Some will say that all of this is necessary for the public safety. To which I must reply: Is it? As can be seen from the graph at right, the United States incarcerates eight times the numbers of people found in European prisons. And yet, the crime rates are comparable. The French were furious when videos of former IMF president, and French citizen, Dominique Strauss-Kahn were broadcast around the world showing him being led around in hand cuffs by New York police. In France the accused are the accused, not the guilty. For a French citizen to be treated like a criminal before conviction is unthinkable. And yet somehow, even though they don’t attempt to drive those accused of a crime insane with solitary confinement, boredom, and constant threats to their safety, their society doesn’t seem to suffer from a constant plague of crimes committed by the accused.

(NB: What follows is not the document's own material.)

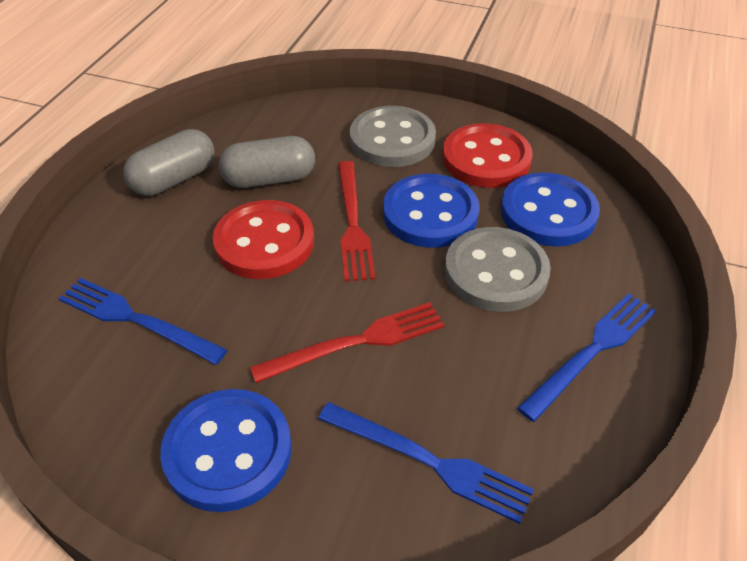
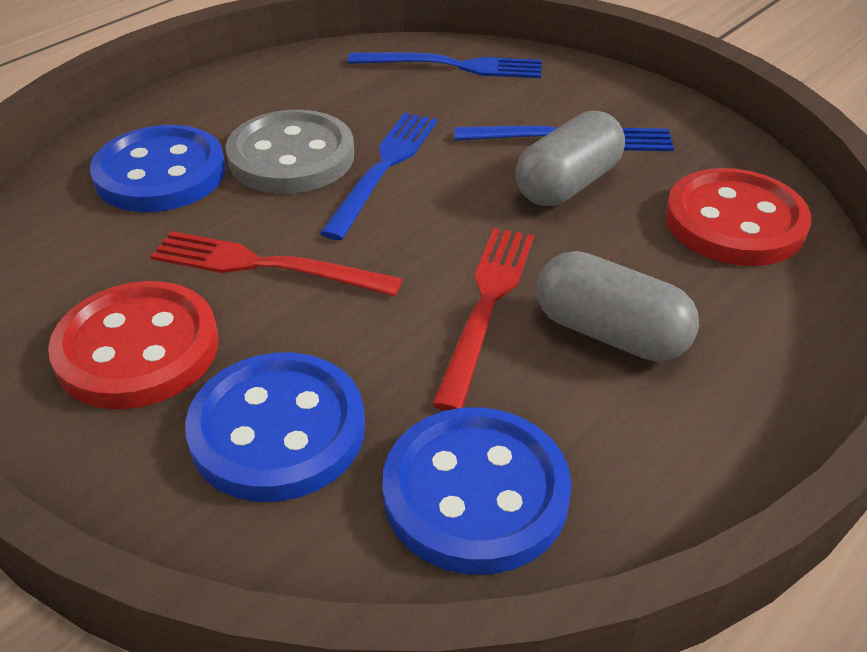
grey button: [350,106,436,167] [445,227,551,312] = 2 -> [225,110,354,194] = 1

America likes to think of herself as a shining beacon on a hill, as President Reagan once put it. An example for all the world to look to of liberty, with justice for all. But if the Gonzalez case proves nothing else, it shows us how far away from that shining beacon we have strayed. Had Gonzalez not been wealthy enough to fund out of pocket legal expenses greater than most of us could borrow for a new car; had he, like so many Americans, been dependent upon public defenders—who are known to the poor as “public defectors”—he most certainly would have been convicted. Because in American we do not get equal treatment under the law. We are not innocent until proven guilty. We are guilty until proven innocent, and that is exactly how we are treated; and we only have the best justice system money can buy.
Which is why our prisons are full of, not rich people, but of the poor.